With affordable, nutritious ingredients, these Blueberry Protein Pancakes are one of the most delicious breakfast options. They're fast, delicious, and so fluffy.
Add the yogurt, milk, eggs, and melted butter to a medium bowl. Whisk to combine into a smooth mixture.
Add the flour, sugar, baking powder, and salt. Whisk gently to combine.
Gently stir in the blueberries.
Heat a large nonstick skillet over medium heat. Melt a little butter and swirl to coat the pan.
Spoon out about 1/4 cup batter per pancake for regular-size pancakes or 2 tablespoons batter for mini pancakes. Cook for 3-4 minutes, or until you see bubbles start to form on the surface and the edges are set.
Flip over with a spatula and cook for an additional 3 minutes. Serve or place into a 200-degree-F oven on a baking sheet while you finish making the rest of the batch. Add a little more butter as needed to keep the pancakes from sticking.
Serve warm with applesauce, other fruit puree, maple syrup, and/or nut or seed butter as you like.
Notes
To make this as a Sheet Pan Pancake: Preheat oven to 400 degrees F. Line a quarter sheet pan with parchment paper and grease the sides with nonstick spray. (You can also use a half sheet pan, just spread it out to about 1/2 inch thick. It's OK if it doesn't go to the edges.) Pour out batter and spread gently with a spatula. Add toppings if desired. Bake for 12-14 minutes or until lightly golden brown and just firm to the touch.

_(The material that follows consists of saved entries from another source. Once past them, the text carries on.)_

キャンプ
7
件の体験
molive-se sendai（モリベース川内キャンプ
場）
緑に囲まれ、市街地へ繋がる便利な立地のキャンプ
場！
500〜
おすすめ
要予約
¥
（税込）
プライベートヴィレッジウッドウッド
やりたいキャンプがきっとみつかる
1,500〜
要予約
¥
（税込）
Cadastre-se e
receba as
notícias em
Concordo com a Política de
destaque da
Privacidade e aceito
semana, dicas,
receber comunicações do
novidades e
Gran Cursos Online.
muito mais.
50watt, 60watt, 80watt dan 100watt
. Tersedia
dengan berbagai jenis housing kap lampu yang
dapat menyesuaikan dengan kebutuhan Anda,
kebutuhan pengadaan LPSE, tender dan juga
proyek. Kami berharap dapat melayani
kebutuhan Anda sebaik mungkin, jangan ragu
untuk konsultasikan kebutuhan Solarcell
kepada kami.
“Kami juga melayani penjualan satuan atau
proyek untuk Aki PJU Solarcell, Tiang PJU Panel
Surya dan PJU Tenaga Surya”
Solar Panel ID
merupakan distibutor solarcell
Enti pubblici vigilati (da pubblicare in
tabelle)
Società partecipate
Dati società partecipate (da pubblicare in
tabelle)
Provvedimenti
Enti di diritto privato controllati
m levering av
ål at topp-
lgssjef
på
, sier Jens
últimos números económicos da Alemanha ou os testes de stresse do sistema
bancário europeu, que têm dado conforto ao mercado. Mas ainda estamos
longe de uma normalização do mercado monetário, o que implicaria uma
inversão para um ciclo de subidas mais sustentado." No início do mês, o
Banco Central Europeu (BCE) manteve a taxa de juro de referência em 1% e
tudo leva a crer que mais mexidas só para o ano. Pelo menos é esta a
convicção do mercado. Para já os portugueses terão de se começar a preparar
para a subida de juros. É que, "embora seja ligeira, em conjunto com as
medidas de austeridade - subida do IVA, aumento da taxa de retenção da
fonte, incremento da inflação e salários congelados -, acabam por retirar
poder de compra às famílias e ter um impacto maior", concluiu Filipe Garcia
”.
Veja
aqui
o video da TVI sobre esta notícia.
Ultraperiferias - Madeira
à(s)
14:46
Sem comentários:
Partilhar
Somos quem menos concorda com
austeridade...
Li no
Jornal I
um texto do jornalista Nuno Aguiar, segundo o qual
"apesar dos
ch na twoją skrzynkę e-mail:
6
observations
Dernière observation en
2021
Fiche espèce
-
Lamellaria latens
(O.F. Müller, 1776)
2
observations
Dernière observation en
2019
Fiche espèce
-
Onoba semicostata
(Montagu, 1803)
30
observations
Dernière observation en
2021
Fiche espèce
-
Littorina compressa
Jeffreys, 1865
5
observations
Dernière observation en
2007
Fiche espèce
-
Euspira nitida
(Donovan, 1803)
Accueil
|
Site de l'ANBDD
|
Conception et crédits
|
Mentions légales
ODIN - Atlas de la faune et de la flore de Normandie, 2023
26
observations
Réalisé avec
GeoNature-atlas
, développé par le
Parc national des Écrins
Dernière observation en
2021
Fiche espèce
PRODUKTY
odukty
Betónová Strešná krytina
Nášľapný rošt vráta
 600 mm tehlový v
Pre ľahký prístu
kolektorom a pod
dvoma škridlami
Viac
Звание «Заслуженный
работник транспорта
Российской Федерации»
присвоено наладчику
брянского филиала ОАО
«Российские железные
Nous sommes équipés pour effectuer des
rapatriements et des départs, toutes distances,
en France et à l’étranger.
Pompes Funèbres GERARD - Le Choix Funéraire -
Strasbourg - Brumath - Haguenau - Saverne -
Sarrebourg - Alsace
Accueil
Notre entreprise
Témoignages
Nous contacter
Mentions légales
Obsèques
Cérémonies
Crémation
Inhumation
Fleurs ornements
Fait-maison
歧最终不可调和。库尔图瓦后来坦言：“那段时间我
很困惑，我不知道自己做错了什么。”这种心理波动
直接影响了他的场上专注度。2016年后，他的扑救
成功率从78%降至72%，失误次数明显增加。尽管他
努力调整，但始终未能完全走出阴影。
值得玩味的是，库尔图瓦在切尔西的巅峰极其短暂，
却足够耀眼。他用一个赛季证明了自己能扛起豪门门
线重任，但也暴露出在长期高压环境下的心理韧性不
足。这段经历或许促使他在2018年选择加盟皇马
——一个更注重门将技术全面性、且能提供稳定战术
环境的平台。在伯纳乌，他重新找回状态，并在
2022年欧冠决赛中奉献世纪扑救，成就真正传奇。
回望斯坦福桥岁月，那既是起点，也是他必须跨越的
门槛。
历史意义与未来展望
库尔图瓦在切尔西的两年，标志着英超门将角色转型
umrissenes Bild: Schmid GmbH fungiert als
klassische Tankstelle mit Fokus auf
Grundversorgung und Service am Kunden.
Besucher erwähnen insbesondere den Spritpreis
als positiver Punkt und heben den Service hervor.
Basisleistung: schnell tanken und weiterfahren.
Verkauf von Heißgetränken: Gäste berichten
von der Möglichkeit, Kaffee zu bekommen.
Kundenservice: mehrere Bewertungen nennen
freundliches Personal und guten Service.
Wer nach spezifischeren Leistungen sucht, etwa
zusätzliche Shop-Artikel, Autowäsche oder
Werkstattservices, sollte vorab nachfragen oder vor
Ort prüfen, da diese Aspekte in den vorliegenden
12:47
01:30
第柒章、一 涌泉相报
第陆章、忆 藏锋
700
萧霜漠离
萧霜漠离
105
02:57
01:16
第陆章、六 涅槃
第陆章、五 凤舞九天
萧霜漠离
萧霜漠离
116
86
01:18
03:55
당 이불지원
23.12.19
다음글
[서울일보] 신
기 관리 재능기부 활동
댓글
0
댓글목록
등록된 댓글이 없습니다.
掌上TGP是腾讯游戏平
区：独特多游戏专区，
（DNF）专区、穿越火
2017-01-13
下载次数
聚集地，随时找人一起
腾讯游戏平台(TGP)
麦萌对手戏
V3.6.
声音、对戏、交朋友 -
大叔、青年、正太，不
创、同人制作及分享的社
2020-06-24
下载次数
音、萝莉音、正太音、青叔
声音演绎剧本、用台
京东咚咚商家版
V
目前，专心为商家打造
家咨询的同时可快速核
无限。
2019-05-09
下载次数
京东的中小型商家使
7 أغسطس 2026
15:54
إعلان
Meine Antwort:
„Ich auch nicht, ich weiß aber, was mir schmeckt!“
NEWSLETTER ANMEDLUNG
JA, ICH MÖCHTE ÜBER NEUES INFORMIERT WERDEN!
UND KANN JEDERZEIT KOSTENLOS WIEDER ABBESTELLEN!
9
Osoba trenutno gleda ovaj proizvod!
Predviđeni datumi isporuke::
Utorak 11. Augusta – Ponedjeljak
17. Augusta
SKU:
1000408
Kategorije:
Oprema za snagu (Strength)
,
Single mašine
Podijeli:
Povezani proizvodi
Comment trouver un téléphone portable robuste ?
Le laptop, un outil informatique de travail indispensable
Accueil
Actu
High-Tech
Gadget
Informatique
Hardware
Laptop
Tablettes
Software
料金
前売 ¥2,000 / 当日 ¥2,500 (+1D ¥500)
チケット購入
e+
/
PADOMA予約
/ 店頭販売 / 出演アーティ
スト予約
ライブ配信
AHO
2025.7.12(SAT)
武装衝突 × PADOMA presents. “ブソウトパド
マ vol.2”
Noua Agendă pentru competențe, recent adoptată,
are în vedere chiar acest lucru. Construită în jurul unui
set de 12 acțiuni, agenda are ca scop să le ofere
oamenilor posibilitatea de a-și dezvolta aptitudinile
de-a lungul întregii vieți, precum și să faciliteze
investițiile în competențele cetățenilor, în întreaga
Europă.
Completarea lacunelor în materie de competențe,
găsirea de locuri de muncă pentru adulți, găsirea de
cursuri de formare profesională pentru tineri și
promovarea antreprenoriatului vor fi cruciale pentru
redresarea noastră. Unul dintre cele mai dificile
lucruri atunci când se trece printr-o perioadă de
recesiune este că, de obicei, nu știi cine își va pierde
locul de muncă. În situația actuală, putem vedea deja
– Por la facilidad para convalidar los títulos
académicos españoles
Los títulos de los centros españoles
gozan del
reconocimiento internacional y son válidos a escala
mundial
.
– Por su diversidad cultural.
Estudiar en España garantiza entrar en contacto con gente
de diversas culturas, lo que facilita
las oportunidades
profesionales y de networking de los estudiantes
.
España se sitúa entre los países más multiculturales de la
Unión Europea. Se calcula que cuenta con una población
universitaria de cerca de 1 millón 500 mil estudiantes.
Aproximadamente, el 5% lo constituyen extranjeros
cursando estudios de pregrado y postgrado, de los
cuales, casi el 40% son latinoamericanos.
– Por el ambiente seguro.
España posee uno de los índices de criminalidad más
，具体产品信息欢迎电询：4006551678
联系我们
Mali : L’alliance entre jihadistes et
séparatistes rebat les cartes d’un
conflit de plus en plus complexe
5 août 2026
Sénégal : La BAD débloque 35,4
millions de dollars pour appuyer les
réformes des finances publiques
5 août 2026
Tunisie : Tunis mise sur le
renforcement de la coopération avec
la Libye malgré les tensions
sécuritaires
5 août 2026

Store for 3-5 days in the fridge in an airtight container. Or freeze between layers of parchment paper (or in a single layer) in a freezer bag. Warm for 15-30 seconds on a heat-safe plate in the microwave.
Use whole wheat flour for a higher fiber option. You may need 1-2 additional tablespoons milk since it absorbs liquids more readily.
To make for a baby, omit the sugar.
Gluten-free: Use a 1:1 style of gluten-free flour.
Dairy-free: Use nondairy Greek-style yogurt and nondairy milk.
Egg-free: Use a store-bough egg replacer like the one from Bob's Red Mill.